Exercise brief: Every line below from the one with "thumb tip: (417, 308)" through the one with "ring tip: (318, 150)" is to be repeated exactly, with no picture among them.

************

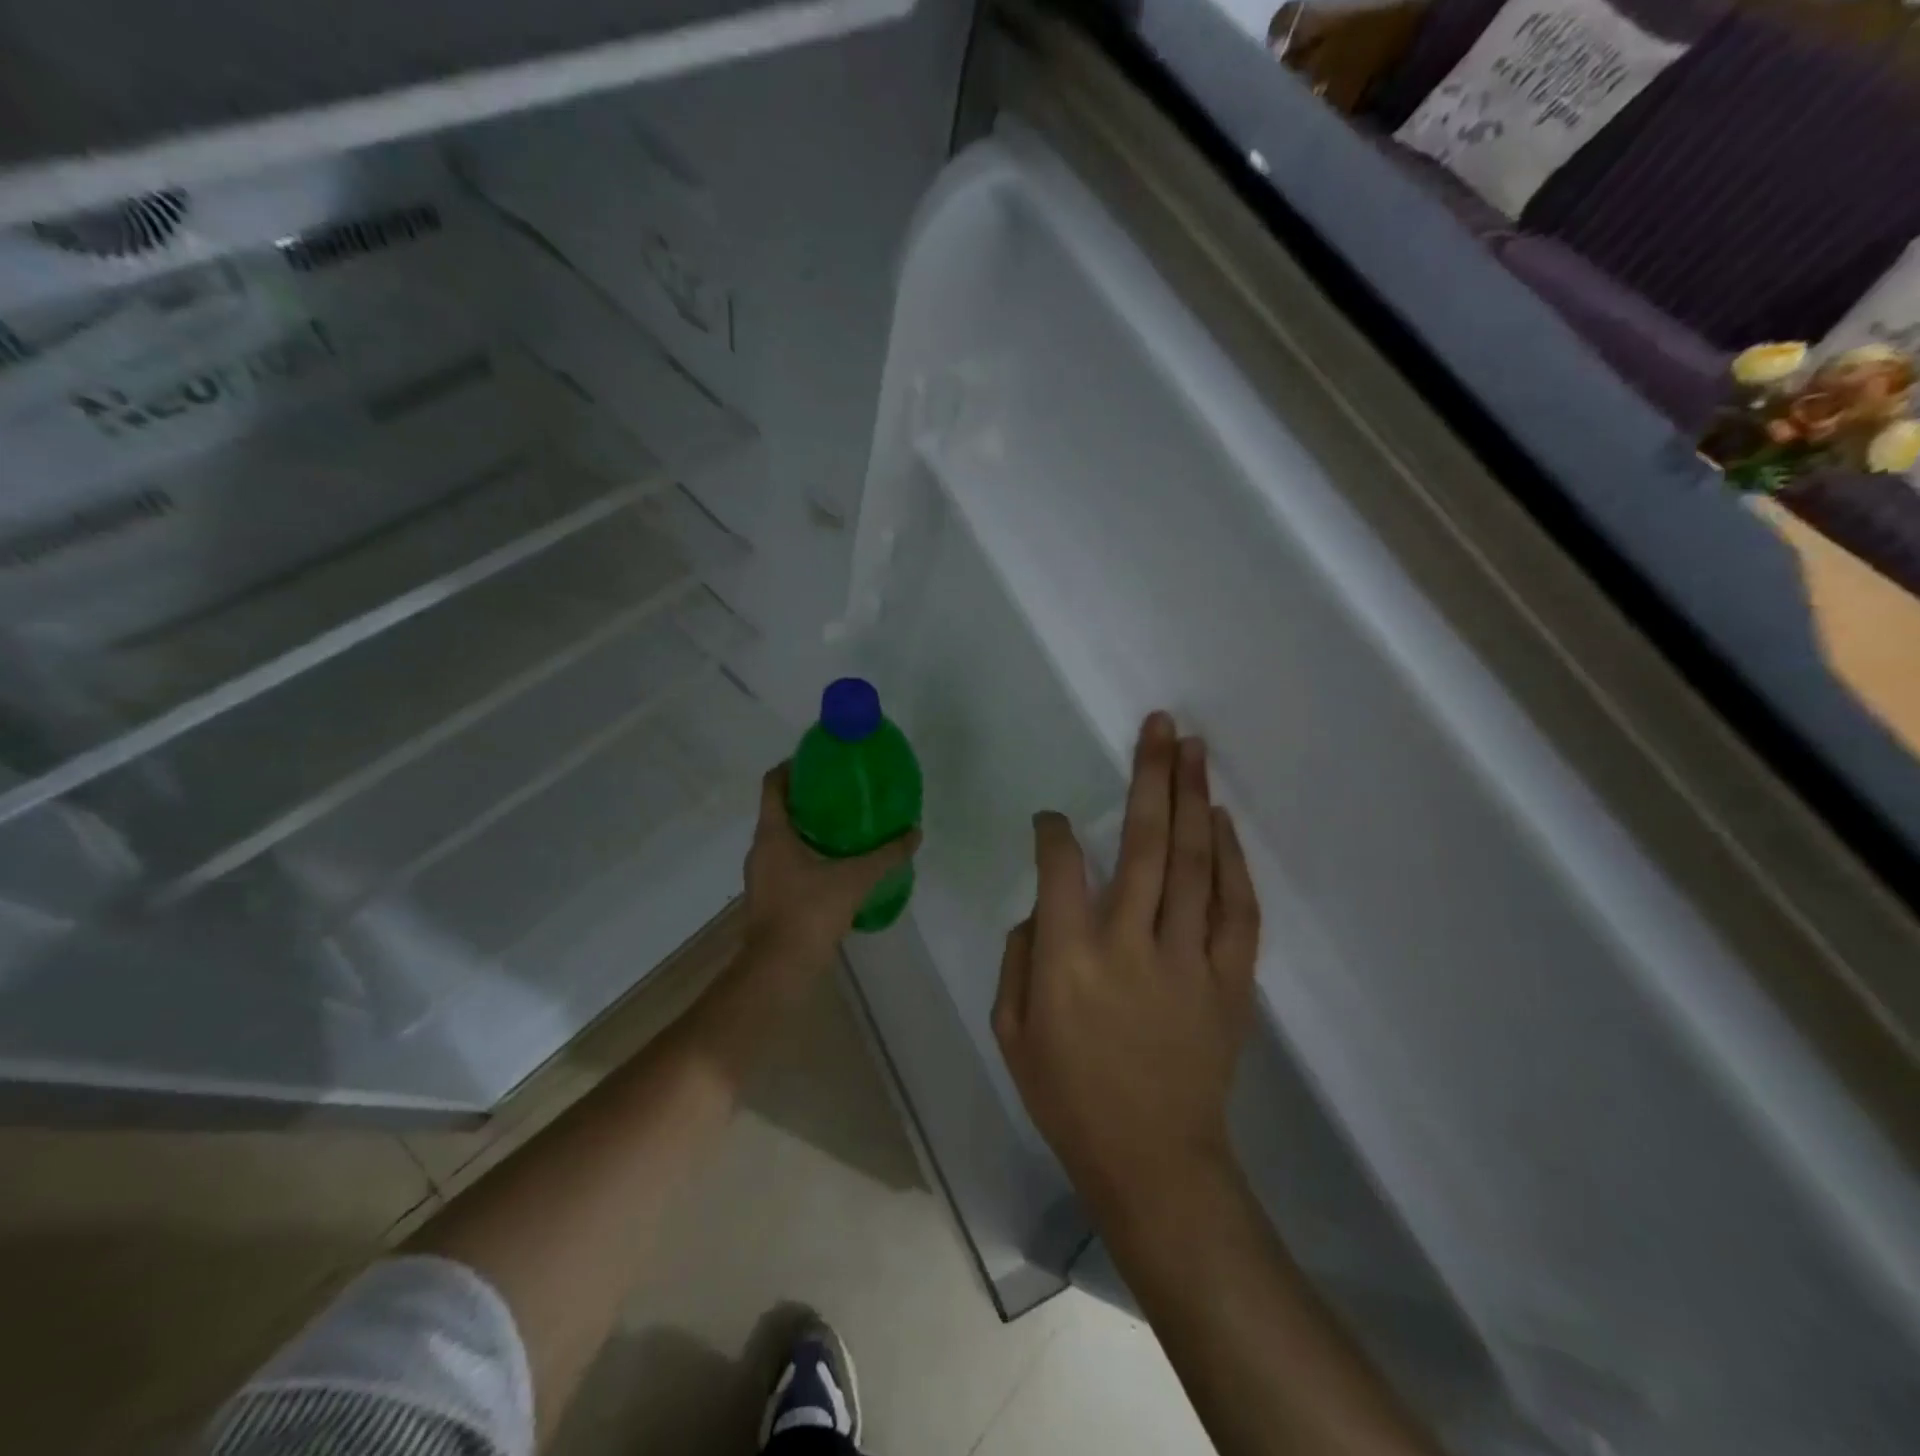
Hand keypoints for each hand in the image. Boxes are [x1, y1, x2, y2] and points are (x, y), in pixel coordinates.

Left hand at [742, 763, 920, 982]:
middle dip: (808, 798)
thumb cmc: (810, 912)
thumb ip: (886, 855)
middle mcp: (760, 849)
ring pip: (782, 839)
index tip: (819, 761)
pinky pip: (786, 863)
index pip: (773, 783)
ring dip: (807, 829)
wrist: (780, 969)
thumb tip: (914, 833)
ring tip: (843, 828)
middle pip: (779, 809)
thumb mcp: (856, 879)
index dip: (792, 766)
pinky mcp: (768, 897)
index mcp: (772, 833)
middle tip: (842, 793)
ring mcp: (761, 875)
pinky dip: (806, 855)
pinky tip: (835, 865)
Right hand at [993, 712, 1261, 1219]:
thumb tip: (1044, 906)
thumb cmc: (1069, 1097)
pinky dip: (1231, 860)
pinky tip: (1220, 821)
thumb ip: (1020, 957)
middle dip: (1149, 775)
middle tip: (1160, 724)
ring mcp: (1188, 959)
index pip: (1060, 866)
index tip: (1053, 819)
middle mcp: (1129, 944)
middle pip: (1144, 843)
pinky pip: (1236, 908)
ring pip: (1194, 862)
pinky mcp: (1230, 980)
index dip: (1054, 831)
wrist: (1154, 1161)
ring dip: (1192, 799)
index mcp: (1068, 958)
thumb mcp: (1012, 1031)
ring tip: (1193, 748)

************

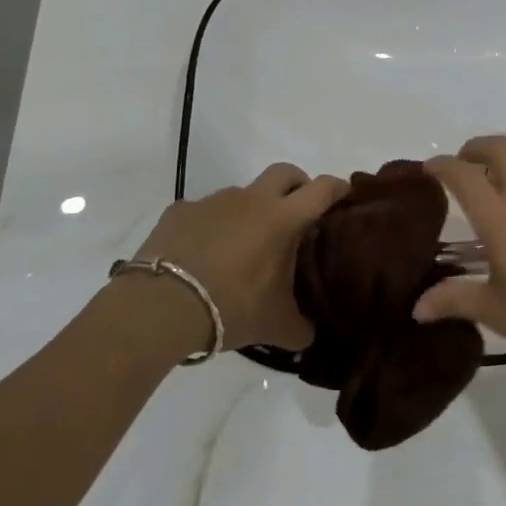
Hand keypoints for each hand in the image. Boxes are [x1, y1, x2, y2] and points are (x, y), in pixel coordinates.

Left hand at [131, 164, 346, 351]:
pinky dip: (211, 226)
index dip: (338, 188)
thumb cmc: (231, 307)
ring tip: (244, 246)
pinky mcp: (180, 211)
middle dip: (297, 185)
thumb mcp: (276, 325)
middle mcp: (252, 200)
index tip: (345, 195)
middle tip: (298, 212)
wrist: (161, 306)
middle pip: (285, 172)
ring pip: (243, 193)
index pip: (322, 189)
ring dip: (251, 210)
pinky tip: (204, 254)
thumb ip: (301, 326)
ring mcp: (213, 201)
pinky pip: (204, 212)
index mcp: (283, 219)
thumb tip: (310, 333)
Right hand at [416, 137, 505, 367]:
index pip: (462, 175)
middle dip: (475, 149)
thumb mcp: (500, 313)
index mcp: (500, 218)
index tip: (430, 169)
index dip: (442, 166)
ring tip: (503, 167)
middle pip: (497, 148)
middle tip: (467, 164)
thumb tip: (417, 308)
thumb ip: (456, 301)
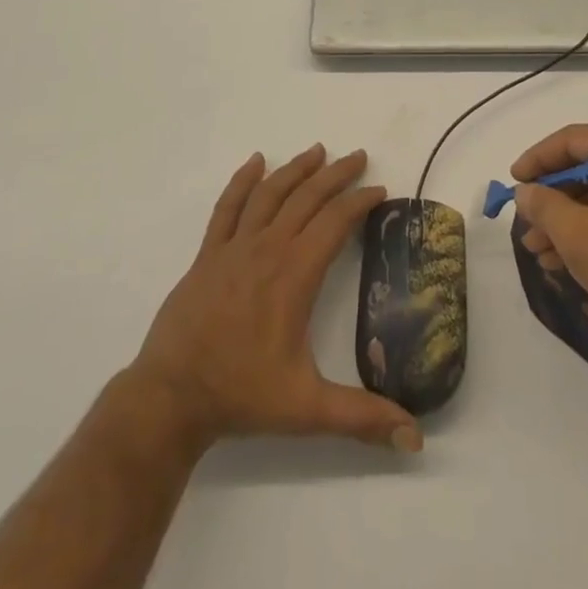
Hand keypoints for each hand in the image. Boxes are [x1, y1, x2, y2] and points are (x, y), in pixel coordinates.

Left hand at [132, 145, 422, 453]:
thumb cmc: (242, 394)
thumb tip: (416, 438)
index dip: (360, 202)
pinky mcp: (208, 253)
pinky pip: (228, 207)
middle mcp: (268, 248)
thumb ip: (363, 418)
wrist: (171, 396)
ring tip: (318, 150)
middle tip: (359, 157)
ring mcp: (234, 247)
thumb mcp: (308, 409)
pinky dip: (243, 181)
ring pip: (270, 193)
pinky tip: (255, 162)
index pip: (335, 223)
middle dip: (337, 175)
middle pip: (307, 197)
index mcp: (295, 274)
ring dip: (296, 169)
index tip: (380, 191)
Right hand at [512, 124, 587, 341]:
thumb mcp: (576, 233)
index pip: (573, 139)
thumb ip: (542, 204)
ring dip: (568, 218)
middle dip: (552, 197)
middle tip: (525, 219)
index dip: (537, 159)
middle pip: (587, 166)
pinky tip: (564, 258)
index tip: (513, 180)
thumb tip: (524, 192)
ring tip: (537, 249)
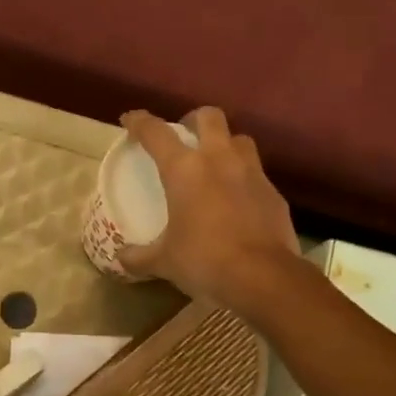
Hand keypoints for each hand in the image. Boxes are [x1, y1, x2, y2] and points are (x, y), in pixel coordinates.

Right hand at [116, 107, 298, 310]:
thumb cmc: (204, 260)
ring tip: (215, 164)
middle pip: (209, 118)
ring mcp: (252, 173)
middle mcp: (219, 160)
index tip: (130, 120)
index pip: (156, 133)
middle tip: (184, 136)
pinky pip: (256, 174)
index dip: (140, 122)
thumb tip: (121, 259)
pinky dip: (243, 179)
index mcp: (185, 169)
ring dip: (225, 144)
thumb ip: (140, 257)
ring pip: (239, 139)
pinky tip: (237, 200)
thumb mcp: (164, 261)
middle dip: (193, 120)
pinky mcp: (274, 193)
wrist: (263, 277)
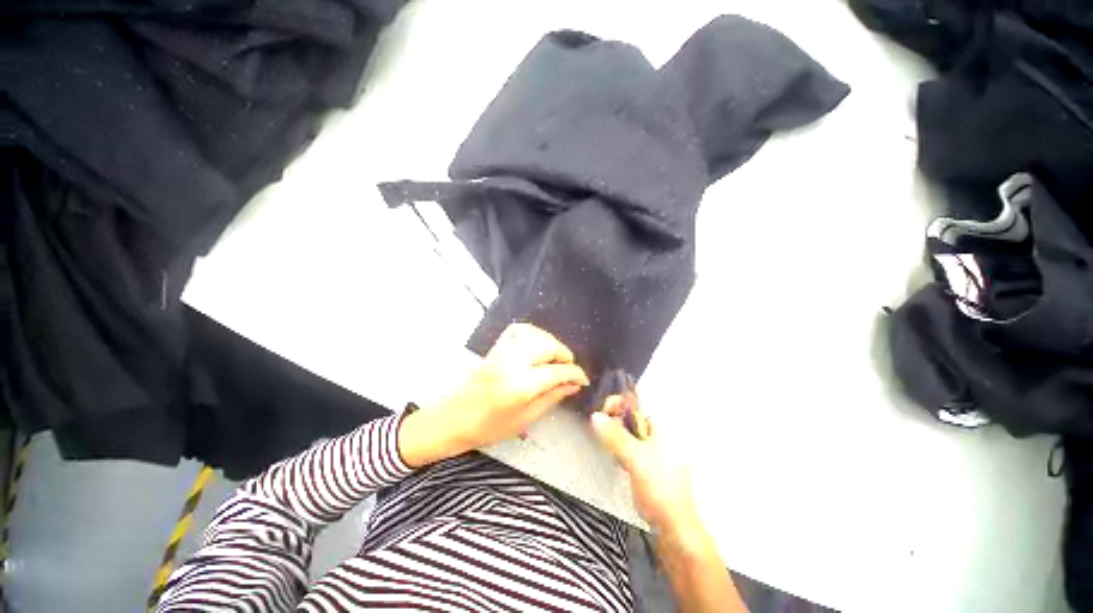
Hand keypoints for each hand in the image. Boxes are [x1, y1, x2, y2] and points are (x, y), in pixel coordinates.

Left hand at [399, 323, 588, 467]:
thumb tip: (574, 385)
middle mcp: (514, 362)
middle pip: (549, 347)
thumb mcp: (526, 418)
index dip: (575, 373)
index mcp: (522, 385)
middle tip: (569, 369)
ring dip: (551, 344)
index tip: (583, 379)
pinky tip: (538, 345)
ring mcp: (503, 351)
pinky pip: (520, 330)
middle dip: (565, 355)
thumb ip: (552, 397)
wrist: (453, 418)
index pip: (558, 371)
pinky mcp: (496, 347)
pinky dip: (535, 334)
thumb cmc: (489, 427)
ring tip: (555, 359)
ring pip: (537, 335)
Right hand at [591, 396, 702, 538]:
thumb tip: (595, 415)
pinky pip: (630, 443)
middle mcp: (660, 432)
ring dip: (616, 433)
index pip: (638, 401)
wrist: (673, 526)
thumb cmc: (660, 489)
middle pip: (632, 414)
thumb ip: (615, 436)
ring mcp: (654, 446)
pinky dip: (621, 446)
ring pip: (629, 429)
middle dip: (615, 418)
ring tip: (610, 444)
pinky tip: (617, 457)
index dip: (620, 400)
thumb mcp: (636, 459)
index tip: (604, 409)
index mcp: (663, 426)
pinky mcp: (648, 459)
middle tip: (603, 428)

************

Result:
thumb tip: (417, 308)
thumb ip: (456, 301)
Hand keypoints for each hand in the image. Boxes are [x1, y1, x2, y2] and points are (x, y), in pixel coordinates.

Left hand at [132, 145, 422, 453]:
thumb cmc: (242, 394)
thumb tip: (416, 438)
index dip: (360, 202)
pinky mcp: (208, 253)
pinky pip: (228, 207)
middle mcp: (268, 248)
thumb ip: (363, 418)
wrist: (171, 396)
ring tip: (318, 150)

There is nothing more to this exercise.